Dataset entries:

————

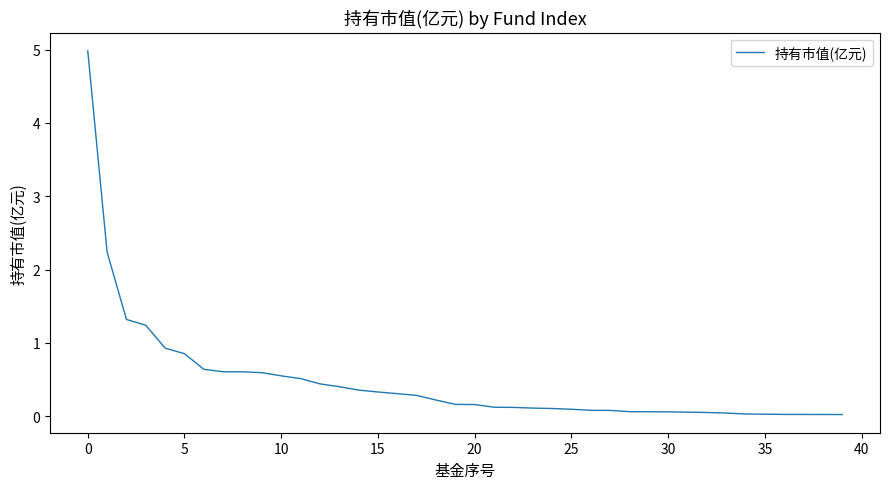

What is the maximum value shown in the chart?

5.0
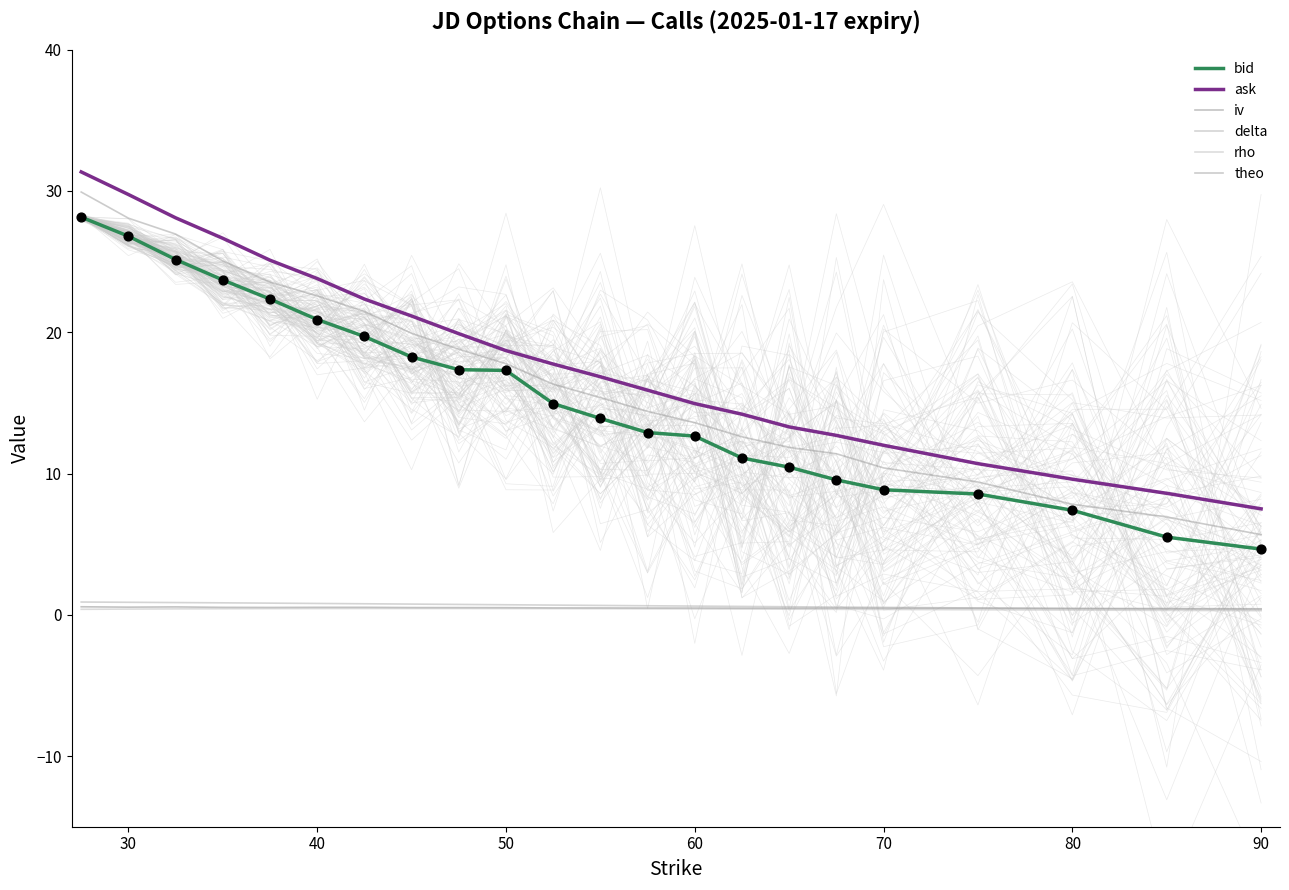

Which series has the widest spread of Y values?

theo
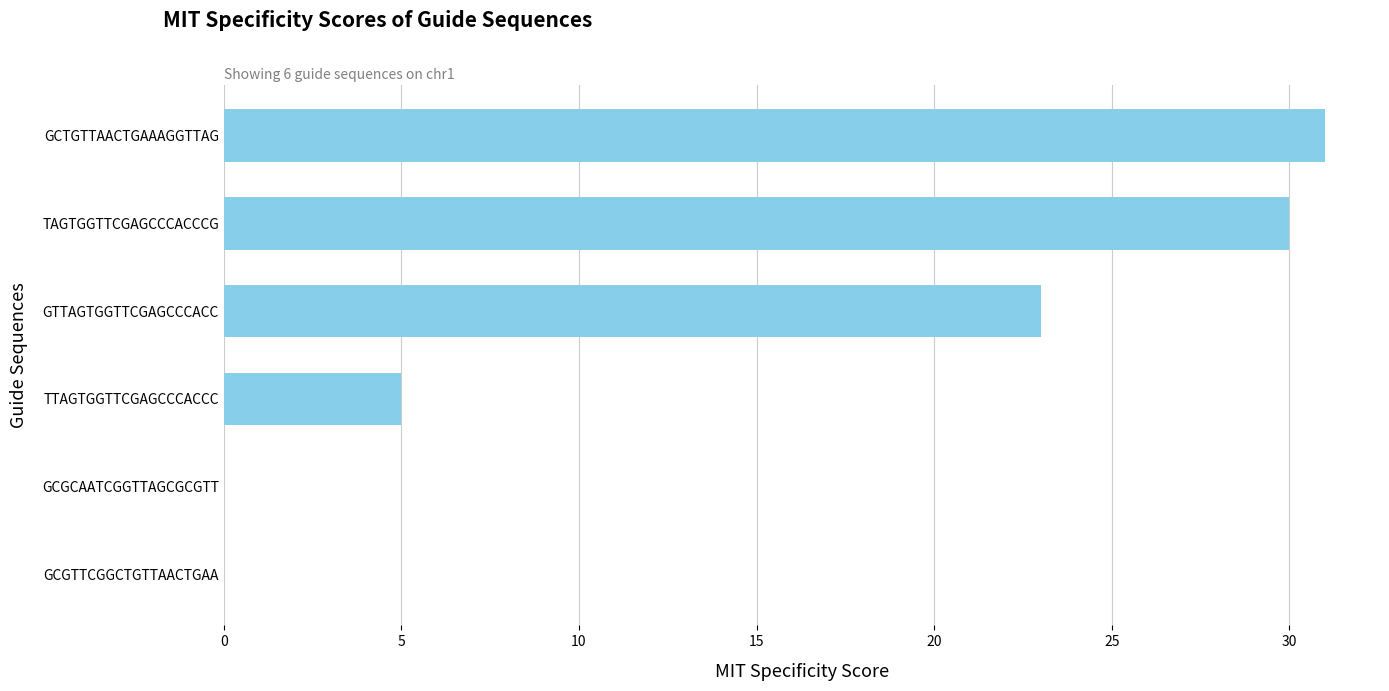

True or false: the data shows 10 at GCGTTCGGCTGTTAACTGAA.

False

————

- Request: Change "chart" to "graph" everywhere it appears in the entries above and rewrite them with everything else left as it is. Don't include the pictures.

- Exercise response:
What is the maximum value shown in the graph?

5.0

Which series has the widest spread of Y values?

theo

True or false: the data shows 10 at GCGTTCGGCTGTTAACTGAA.

False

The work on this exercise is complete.